TDAH e dor crônica compartilham origem genética, aponta estudo
Descoberta pode transformar o diagnóstico e o tratamento de ambas as condições, apontando para causas neurobiológicas comuns

Um estudo inédito conduzido por pesquisadores da Universidade de São Paulo (USP) revelou uma conexão genética significativa entre o Transtorno de Déficit de Atenção e Hiperatividade (TDAH) e a dor crônica. Publicado no Biological Psychiatry Global Open Science, o levantamento analisou dados genéticos de mais de 760 mil pessoas e apontou que os dois quadros compartilham mecanismos biológicos relacionados ao neurodesenvolvimento.
A correlação genética entre TDAH e dor crônica alcançou 0,6, um valor três vezes superior à correlação entre TDAH e enxaqueca (0,2). Além disso, os cientistas localizaram 12 regiões do genoma comuns às duas condições — em contraste com apenas uma região compartilhada com a enxaqueca.
O que a genética revela sobre a dor e o TDAH?
De acordo com o professor Diego Rovaris, do Instituto de Ciências Biomédicas da USP e líder do estudo, a descoberta redefine a forma como a dor crônica deve ser encarada:
“Não se pode mais tratar a dor crônica apenas como uma condição somática. Há um componente ligado ao desenvolvimento do sistema nervoso, que se conecta diretamente com a biologia do TDAH.”
Mais de 80% das variantes genéticas compartilhadas apresentaram efeitos na mesma direção, ou seja, genes que aumentam o risco de TDAH também estão associados a uma maior predisposição à dor crônica. Esse achado reforça a ideia de que o cérebro e o sistema nervoso central exercem um papel chave nas duas condições.
Casos clínicos mostram relação prática entre as condições
Embora a pesquisa seja baseada em genética populacional, os cientistas também mencionaram casos clínicos que reforçam a conexão. Em dois exemplos relatados, pacientes com dor crônica de longa data apresentaram redução dos sintomas dolorosos após iniciarem tratamento para TDAH.
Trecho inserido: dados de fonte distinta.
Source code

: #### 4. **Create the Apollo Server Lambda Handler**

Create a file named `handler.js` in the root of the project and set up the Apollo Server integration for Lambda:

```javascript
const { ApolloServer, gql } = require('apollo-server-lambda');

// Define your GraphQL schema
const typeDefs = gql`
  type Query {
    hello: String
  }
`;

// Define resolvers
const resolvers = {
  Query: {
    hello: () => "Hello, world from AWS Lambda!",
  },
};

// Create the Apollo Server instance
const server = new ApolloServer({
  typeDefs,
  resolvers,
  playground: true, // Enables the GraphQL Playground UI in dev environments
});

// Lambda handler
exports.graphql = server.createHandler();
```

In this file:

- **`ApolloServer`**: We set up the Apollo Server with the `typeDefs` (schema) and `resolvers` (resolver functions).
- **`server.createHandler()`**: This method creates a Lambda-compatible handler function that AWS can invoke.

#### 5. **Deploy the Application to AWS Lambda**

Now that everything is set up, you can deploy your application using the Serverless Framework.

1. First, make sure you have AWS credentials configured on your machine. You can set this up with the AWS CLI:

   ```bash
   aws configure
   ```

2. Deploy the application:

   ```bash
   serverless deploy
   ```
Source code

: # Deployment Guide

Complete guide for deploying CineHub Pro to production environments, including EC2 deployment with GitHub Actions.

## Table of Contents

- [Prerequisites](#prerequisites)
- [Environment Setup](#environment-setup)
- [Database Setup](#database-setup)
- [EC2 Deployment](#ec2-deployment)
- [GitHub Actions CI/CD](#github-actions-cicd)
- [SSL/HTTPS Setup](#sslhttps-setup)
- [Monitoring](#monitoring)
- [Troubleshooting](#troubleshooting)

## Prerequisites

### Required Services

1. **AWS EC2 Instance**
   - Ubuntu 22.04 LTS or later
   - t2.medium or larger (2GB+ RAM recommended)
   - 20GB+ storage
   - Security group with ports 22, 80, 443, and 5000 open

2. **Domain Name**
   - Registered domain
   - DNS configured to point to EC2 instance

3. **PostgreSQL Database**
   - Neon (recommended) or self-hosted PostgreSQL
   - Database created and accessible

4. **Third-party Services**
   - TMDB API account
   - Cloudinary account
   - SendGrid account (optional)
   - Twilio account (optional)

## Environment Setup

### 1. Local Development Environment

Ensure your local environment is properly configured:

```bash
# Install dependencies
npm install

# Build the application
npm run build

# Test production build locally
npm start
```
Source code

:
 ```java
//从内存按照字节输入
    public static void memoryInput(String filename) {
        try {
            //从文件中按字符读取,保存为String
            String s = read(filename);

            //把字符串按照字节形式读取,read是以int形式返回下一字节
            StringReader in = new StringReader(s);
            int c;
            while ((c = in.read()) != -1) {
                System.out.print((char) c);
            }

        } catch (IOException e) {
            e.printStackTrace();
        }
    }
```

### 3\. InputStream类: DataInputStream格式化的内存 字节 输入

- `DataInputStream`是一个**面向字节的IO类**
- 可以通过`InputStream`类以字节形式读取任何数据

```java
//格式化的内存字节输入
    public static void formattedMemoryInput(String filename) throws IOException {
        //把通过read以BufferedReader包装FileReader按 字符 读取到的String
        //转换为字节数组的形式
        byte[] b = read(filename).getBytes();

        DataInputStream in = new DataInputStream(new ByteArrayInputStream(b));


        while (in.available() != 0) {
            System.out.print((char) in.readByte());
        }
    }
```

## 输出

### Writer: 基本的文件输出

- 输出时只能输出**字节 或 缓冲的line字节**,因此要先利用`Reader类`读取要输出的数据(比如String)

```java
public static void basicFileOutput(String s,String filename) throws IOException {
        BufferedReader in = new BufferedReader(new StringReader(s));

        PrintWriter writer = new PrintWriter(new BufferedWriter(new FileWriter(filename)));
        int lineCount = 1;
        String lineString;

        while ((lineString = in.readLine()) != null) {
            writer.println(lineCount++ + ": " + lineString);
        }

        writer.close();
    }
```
Isso sugere que os medicamentos estimulantes, amplamente utilizados no tratamento do TDAH, podem atuar também sobre vias neurológicas relacionadas à dor, ainda que esse efeito precise ser melhor compreendido por meio de novos estudos.
Diagnóstico e tratamento integrados são o futuro
A descoberta pode abrir caminhos para uma abordagem mais integrada e eficaz no tratamento de pacientes que convivem com TDAH e dor crônica simultaneamente.
Ao investigar as vias biológicas compartilhadas, os pesquisadores esperam que seja possível aprimorar tanto o diagnóstico precoce quanto a personalização do tratamento, especialmente em populações como crianças, adolescentes e adultos com queixas persistentes de dor e dificuldades cognitivas.
Implicações clínicas e próximos passos
Embora a análise seja promissora, os autores ressaltam que novas pesquisas são necessárias para mapear exatamente como essas variantes genéticas influenciam o aparecimento e a gravidade dos sintomas de ambas as condições. No entanto, o estudo já lança luz sobre a importância de olhar para a dor crônica não apenas como um sintoma físico, mas como parte de um quadro neurológico mais amplo.
A conclusão é clara: dor crônica e TDAH podem ser dois lados da mesma moeda, e o entendimento dessa relação pode transformar a qualidade de vida de milhares de pessoas.